How can you tell when someone is lying? If you Google this question, you will find that there are mountains of books, an endless supply of youtube videos, and thousands of blogs and articles ready to provide the answers. Sadly, a quick perusal of these sources reveals that they are loaded with claims that have little or no basis in reality. They suggest that the direction of a person’s gaze, avoiding eye contact, fidgeting, microexpressions, voice pitch, and many other cues can tell you whether a person is being honest or is trying to deceive you. The authors of these pieces offer to help you become an expert lie detector, sometimes for a modest fee.
There is one important fact that these sources seem to ignore. There simply are no behavioral cues that reliably indicate when someone is lying. Researchers like myself have searched high and low for such cues for decades. The best anyone has come up with is a small number of behavioral cues that are extremely unreliable. The simple truth that is ignored by the many purveyors of lie detection tips is that there just aren’t any solid cues to deception such as a nose that grows longer when someone is lying.
When provided with extensive training in detecting deceit, people typically do improve and become more effective lie detectors. The problem is that most people start off performing only slightly better than chance. That is, they are not really much better than random guessing. What that means is that the “improvement” that training confers in lie detection brings people from near chance levels of detection to a bit better than chance- a far cry from the expert lie detectors we are promised we can become.
How Liars Lie
Why can’t we easily detect liars? It turns out that people are just very good at concealing their lies. As children, we all learn that it is quite easy to simply look normal when telling an untruth. We just look people in the eye, and with a warm smile on our face, just lie. And just like that, we easily deceive people. Nobody has any idea.
How to Really Detect Liars
But don’t abandon all hope just yet! There actually are some fairly effective ways to really detect liars. The trick is to abstain from useless attempts to read body language and facial cues. We must look for something else. Something more dependable. We much search for the real evidence. The trick, as it turns out, is to listen and pay attention. Lying is nothing more than communicating false information. Listen to that information. Does it make sense? Does it align with other information we already have? If not, it might be time to move on to the next stage of lie detection- probing. If someone’s story sounds a little off, start asking questions. Test the story. Does it stand up to scrutiny? Are the answers evasive? Does the story begin to shift as if constructed on a foundation of quicksand? These are valid cues that the story may be a lie. The last step is to verify. If the story involves claims about who, where, what, and when, they can often be corroborated if true. If a lover says they were at a family event, family members should be able to readily verify the alibi. If an employee claims to have been hospitalized, they should be able to easily supply documentation. The last key is to ask the person to come clean. Surprisingly, when many liars are politely and sympathetically asked to tell the truth, they comply and offer their confession.
One study examined how people actually caught liars in their day-to-day lives. It turned out that only about 2 percent of people said that verbal or non-verbal cues help them root out the liars. Instead, the most frequently reported methods were information from third parties (e.g., an alibi that just doesn’t come through), physical evidence (e.g., receipts, phone records, and credit card bills), and solicited confessions.
How can you really detect liars? Stop searching for useless cues such as body language and start paying careful attention to what is said. Like a detective, investigate those claims to see if they actually align with evidence in the world. Turn the screws. Liars do often give themselves away, but they do it with their words, not their body language.
(Christian L. Hart, Ph.D., is a Professor of Psychology and Director of the Psychological Science program at Texas Woman’s University).

■ **Data under study**:
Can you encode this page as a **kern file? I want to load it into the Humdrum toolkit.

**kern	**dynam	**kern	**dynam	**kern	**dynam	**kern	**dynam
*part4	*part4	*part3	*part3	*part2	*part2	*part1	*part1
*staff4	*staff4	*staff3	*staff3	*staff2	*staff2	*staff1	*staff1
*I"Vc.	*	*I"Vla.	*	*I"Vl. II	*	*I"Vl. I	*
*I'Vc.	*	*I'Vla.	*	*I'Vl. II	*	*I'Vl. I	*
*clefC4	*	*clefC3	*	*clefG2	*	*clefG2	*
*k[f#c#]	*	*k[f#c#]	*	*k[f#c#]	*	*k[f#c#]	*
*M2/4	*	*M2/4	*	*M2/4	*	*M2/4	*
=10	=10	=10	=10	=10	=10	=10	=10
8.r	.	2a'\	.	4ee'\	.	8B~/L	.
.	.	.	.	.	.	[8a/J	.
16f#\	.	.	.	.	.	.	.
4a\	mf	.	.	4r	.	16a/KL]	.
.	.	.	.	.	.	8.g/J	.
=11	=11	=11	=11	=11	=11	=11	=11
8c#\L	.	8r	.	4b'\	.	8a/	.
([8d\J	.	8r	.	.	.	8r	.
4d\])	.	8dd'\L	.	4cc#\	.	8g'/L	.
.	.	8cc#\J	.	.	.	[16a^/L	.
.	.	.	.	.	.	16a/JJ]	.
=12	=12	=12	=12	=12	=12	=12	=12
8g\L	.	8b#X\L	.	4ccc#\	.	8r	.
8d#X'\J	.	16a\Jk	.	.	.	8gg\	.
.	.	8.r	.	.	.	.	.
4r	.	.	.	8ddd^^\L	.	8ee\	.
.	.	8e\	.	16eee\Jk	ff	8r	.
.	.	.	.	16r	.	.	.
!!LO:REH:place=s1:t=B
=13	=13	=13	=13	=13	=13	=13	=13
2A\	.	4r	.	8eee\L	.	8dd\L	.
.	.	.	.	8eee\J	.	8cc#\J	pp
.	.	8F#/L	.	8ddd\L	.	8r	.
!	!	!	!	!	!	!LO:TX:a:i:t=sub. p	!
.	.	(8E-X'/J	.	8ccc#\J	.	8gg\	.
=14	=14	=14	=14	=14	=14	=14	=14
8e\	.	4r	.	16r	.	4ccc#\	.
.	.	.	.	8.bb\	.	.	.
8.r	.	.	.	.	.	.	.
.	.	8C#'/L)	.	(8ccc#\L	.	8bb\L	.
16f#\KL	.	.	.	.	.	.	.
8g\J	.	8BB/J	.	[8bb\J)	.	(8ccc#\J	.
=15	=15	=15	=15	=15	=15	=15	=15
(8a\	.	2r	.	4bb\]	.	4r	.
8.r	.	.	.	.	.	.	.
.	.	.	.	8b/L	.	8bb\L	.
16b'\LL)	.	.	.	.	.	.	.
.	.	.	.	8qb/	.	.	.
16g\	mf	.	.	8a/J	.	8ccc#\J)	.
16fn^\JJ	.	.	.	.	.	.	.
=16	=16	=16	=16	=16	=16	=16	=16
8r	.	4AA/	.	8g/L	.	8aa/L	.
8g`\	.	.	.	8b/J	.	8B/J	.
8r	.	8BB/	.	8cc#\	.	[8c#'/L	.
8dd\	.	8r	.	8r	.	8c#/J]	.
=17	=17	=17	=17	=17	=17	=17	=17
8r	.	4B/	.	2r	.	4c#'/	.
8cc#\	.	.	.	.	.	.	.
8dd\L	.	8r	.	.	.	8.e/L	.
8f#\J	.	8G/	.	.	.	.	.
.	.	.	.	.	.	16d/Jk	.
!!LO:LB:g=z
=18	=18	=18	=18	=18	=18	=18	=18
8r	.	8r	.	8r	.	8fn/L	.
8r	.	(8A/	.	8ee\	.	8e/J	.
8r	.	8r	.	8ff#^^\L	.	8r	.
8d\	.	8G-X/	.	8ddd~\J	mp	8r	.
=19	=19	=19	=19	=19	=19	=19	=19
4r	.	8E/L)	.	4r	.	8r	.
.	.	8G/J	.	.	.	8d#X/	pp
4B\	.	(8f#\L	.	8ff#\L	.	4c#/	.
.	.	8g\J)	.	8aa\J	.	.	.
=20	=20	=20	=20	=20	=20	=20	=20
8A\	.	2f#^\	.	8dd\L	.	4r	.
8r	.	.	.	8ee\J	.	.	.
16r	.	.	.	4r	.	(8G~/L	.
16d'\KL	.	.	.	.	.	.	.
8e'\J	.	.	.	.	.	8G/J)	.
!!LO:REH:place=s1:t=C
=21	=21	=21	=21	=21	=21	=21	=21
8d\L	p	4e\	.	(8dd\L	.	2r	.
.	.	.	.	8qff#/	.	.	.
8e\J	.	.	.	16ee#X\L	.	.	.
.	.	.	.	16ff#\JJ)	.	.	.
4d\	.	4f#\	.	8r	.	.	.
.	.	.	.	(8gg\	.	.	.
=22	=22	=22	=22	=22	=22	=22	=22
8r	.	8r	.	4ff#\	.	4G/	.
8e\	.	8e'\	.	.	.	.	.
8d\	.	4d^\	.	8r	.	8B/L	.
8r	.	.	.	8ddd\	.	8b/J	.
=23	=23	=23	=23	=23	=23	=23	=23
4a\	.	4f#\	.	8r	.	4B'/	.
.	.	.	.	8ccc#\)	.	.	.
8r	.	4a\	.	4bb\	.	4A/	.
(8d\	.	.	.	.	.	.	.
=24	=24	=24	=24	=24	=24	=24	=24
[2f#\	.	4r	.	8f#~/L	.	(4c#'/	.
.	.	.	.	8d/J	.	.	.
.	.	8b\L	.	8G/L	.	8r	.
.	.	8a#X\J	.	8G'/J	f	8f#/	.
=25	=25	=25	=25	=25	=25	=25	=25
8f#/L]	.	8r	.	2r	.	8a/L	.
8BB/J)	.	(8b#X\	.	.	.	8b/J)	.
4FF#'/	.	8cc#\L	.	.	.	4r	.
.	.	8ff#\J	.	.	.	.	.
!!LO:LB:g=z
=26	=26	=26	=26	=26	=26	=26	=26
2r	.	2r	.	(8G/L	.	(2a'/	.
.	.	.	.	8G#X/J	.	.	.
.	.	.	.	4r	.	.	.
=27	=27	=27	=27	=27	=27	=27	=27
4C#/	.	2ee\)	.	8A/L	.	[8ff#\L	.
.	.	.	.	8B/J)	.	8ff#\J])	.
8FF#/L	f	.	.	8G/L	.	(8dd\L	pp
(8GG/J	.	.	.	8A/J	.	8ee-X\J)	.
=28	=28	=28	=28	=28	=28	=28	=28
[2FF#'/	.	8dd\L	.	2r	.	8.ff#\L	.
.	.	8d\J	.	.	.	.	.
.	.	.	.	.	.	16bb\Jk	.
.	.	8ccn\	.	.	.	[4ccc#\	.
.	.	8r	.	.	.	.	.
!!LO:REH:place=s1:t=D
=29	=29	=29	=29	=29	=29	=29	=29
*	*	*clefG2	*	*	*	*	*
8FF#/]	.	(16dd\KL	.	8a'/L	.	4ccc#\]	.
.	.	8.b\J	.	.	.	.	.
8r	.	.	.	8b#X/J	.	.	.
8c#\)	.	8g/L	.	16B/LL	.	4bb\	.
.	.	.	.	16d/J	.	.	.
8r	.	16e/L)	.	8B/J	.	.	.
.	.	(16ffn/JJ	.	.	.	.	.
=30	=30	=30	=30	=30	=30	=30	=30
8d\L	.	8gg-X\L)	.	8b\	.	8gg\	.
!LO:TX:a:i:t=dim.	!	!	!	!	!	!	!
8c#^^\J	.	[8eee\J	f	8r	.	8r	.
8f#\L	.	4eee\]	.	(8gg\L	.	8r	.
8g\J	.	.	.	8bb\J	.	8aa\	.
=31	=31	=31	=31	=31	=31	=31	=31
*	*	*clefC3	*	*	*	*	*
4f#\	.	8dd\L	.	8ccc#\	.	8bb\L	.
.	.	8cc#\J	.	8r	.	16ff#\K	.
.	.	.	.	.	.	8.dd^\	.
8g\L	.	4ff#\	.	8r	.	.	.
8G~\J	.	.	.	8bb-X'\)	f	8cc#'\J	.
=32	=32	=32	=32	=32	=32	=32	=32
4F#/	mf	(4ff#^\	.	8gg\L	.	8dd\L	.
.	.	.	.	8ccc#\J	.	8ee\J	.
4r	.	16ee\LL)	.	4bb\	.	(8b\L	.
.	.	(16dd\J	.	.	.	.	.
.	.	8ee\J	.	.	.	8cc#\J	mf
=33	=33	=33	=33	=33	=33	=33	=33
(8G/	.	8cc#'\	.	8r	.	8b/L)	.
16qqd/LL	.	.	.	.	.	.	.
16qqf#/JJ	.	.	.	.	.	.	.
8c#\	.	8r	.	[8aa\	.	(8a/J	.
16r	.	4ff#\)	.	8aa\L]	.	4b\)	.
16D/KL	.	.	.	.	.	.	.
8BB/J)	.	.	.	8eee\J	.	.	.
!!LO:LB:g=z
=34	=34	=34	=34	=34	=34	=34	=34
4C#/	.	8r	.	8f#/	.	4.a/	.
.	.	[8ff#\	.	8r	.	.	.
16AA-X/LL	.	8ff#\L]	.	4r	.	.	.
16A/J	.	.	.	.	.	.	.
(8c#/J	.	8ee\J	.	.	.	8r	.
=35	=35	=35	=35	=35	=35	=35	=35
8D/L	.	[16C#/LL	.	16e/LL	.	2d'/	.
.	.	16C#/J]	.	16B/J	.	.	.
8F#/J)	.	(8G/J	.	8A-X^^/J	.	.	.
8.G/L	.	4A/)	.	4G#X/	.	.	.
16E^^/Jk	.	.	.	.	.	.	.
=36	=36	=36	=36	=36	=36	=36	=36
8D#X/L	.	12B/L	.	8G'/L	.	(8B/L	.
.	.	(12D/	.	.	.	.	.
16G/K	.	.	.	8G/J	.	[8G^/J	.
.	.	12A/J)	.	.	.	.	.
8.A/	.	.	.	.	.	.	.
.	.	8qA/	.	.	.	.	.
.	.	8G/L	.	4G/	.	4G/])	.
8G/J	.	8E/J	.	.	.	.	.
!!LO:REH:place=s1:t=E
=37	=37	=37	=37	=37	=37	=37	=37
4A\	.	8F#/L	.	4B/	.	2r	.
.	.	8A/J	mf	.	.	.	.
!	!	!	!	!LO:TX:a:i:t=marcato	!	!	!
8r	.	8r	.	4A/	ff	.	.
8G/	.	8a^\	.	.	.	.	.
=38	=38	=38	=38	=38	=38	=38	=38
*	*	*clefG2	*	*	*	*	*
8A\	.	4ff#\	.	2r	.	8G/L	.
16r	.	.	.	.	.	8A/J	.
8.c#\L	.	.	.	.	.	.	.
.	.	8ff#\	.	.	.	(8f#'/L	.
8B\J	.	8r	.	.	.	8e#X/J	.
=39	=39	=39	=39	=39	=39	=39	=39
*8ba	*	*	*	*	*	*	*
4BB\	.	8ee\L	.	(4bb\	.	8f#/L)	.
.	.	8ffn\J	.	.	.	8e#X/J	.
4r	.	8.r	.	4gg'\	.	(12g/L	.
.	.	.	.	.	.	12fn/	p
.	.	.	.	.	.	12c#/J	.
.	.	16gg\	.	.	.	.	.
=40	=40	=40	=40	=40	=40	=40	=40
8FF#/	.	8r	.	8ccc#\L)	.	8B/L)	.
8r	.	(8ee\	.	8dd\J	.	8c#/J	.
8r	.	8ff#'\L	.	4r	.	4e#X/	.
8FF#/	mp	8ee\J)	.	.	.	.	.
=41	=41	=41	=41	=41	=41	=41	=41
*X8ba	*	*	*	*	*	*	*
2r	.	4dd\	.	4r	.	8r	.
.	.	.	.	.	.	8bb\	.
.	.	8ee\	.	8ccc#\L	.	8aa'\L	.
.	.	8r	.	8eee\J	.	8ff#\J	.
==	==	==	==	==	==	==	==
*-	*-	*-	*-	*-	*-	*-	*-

■ **Tasks for this exercise**:
#1 In the article on detecting liars, about what percentage of people in the study said verbal or non-verbal cues helped them catch liars?
#2 Return, word for word, the part of the article on detecting liars that begins with the words "How can you tell" and ends after "a modest fee.".

■ **Answers given**:
#1 About 2 percent.

#2
How can you tell when someone is lying? If you Google this question, you will find that there are mountains of books, an endless supply of youtube videos, and thousands of blogs and articles ready to provide the answers. Sadly, a quick perusal of these sources reveals that they are loaded with claims that have little or no basis in reality. They suggest that the direction of a person’s gaze, avoiding eye contact, fidgeting, microexpressions, voice pitch, and many other cues can tell you whether a person is being honest or is trying to deceive you. The authors of these pieces offer to help you become an expert lie detector, sometimes for a modest fee.